◆ **Set problem**
Give the entries from the line containing "scientific name: Senna fruticosa" down to the line containing "collector number: 200", both included, as a two-column CSV with the columns field and value. Use one row per entry, put each value in a single quoted field, and replace any line breaks with spaces.

◆ **Data supplied**

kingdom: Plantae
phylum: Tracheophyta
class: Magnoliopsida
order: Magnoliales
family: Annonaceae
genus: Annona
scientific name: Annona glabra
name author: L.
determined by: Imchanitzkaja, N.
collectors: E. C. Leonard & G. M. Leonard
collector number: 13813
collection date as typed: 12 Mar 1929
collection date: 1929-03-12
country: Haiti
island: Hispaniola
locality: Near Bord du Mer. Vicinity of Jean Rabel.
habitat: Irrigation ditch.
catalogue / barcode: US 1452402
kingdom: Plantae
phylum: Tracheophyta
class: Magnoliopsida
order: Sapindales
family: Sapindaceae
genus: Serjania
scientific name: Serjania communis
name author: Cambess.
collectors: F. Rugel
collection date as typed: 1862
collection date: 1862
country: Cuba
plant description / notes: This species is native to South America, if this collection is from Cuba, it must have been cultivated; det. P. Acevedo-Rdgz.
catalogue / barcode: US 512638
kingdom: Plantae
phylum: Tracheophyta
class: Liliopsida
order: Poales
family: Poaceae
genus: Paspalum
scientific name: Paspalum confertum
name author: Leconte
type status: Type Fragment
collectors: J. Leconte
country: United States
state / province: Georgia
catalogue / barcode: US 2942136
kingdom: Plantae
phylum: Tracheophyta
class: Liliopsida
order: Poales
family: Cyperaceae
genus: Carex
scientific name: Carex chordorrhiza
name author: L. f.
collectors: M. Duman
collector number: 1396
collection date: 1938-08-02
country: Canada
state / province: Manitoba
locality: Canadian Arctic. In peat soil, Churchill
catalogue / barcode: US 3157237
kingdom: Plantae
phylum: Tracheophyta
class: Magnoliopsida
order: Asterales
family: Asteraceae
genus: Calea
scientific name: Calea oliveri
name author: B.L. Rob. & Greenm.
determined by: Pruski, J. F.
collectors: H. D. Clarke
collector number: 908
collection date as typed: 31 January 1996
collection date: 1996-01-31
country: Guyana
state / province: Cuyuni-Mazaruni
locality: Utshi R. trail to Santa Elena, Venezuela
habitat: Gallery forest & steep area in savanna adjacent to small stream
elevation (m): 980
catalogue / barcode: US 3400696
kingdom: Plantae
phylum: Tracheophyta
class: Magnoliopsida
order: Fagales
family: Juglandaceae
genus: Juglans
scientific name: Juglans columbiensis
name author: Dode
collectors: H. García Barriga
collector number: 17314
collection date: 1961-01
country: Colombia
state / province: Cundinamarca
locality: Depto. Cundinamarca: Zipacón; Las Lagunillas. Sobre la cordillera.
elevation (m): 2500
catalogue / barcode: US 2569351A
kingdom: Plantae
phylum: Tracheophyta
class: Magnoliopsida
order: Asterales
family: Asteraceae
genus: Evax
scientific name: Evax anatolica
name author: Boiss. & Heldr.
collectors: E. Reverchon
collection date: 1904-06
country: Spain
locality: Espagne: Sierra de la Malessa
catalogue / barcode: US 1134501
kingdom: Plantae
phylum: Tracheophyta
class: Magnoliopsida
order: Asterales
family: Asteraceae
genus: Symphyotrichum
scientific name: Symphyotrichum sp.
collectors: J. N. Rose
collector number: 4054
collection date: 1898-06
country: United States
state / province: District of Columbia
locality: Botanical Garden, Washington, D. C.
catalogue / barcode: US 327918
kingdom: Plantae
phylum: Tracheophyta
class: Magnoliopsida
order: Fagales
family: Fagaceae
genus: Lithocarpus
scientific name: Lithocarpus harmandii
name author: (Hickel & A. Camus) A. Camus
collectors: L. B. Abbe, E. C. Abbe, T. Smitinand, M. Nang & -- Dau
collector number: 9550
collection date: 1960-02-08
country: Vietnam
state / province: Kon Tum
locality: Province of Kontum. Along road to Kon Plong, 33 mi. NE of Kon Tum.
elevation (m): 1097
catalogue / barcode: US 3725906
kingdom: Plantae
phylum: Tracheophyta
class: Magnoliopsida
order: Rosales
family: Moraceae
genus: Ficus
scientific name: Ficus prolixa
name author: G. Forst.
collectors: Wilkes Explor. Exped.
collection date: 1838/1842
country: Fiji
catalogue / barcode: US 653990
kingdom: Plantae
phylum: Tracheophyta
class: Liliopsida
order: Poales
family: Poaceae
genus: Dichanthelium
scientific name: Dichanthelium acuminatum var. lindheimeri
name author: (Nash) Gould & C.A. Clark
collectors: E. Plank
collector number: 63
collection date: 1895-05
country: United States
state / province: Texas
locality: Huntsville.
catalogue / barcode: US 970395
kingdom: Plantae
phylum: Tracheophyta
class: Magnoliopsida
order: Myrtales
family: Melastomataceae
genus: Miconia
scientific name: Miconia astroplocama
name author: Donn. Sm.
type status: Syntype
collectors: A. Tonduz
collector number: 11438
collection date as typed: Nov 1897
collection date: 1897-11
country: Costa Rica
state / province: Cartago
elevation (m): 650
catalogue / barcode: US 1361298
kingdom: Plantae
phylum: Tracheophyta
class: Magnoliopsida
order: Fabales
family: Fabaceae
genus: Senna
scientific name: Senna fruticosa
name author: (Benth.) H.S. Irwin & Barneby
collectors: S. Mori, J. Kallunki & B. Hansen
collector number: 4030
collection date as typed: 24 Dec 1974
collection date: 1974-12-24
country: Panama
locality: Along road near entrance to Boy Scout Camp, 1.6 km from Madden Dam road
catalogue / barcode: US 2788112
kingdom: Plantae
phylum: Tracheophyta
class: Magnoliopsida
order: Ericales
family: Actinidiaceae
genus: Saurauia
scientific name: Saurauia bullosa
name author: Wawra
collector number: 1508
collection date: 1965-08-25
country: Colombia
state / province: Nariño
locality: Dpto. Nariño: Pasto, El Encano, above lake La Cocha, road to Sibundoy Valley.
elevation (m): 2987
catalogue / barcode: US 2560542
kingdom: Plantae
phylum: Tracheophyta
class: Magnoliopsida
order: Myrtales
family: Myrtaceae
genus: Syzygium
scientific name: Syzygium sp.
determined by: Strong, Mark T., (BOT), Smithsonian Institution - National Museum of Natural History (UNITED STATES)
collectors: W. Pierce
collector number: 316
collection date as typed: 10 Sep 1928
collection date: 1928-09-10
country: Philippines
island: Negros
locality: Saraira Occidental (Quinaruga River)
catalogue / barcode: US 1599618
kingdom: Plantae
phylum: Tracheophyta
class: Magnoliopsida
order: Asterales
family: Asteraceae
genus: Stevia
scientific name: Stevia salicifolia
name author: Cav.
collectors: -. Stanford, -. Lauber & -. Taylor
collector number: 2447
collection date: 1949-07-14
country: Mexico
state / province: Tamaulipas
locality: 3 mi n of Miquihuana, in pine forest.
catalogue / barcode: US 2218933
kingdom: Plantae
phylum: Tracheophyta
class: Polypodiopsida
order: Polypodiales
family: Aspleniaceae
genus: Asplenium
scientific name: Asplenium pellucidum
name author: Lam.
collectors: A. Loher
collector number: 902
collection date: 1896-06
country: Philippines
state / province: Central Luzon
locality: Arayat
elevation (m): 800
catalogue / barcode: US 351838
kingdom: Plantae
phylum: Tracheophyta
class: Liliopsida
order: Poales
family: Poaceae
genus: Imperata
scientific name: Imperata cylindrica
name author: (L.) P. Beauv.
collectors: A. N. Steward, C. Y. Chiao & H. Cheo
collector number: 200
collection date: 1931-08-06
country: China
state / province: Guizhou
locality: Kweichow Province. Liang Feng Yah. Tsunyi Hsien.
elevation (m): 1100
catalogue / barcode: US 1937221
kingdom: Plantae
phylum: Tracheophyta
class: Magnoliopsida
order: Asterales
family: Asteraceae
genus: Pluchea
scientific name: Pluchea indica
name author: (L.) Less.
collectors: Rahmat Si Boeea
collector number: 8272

◆ **Answer below**
field,value
"scientific name:","Senna fruticosa"
"name author:","(Benth.) H.S. Irwin & Barneby"
"collectors:","S. Mori, J. Kallunki & B. Hansen"
"collector number:","4030"
"collection date as typed:","24 Dec 1974"
"collection date:","1974-12-24"
"country:","Panama"
"locality:","Along road near entrance to Boy Scout Camp, 1.6 km from Madden Dam road"
"catalogue / barcode:","US 2788112"
"kingdom:","Plantae"
"phylum:","Tracheophyta"
"class:","Magnoliopsida"
"order:","Ericales"
"family:","Actinidiaceae"
"genus:","Saurauia"
"scientific name:","Saurauia bullosa"
"name author:","Wawra"
"collector number:","1508"
"collection date:","1965-08-25"
"country:","Colombia"
"state / province:","Nariño"
"locality:","Dpto. Nariño: Pasto, El Encano, above lake La Cocha, road to Sibundoy Valley."
"elevation (m):","2987"
"catalogue / barcode:","US 2560542"
"kingdom:","Plantae"
"phylum:","Tracheophyta"
"class:","Magnoliopsida"
"order:","Myrtales"
"family:","Myrtaceae"
"genus:","Syzygium"
"scientific name:","Syzygium sp."
"determined by:","Strong, Mark T., (BOT), Smithsonian Institution - National Museum of Natural History (UNITED STATES)"
"collectors:","W. Pierce"
"collector number:","316"
"collection date as typed:","10 Sep 1928"
"collection date:","1928-09-10"
"country:","Philippines"
"island:","Negros"
"locality:","Saraira Occidental (Quinaruga River)"
"catalogue / barcode:","US 1599618"
"kingdom:","Plantae"
"phylum:","Tracheophyta"
"class:","Magnoliopsida"
"order:","Asterales"
"family:","Asteraceae"
"genus:","Stevia"
"scientific name:","Stevia salicifolia"
"name author:","Cav."
"collectors:","-. Stanford, -. Lauber & -. Taylor"
"collector number:","2447"
"collection date:","1949-07-14"
"country:","Mexico"
"state / province:","Tamaulipas"
"locality:","3 mi n of Miquihuana, in pine forest."
"catalogue / barcode:","US 2218933"
"kingdom:","Plantae"
"phylum:","Tracheophyta"
"class:","Polypodiopsida"
"order:","Polypodiales"
"family:","Aspleniaceae"
"genus:","Asplenium"
"scientific name:","Asplenium pellucidum"
"name author:","Lam."
"collectors:","A. Loher"
"collector number:","902"
"collection date:","1896-06"
"country:","Philippines"
"state / province:","Central Luzon"
"locality:","Arayat"
"elevation (m):","800"
"catalogue / barcode:","US 351838"
"kingdom:","Plantae"
"phylum:","Tracheophyta"
"class:","Liliopsida"
"order:","Poales"
"family:","Poaceae"
"genus:","Imperata"
"scientific name:","Imperata cylindrica"
"name author:","(L.) P. Beauv."
"collectors:","A. N. Steward, C. Y. Chiao & H. Cheo"
"collector number:","200"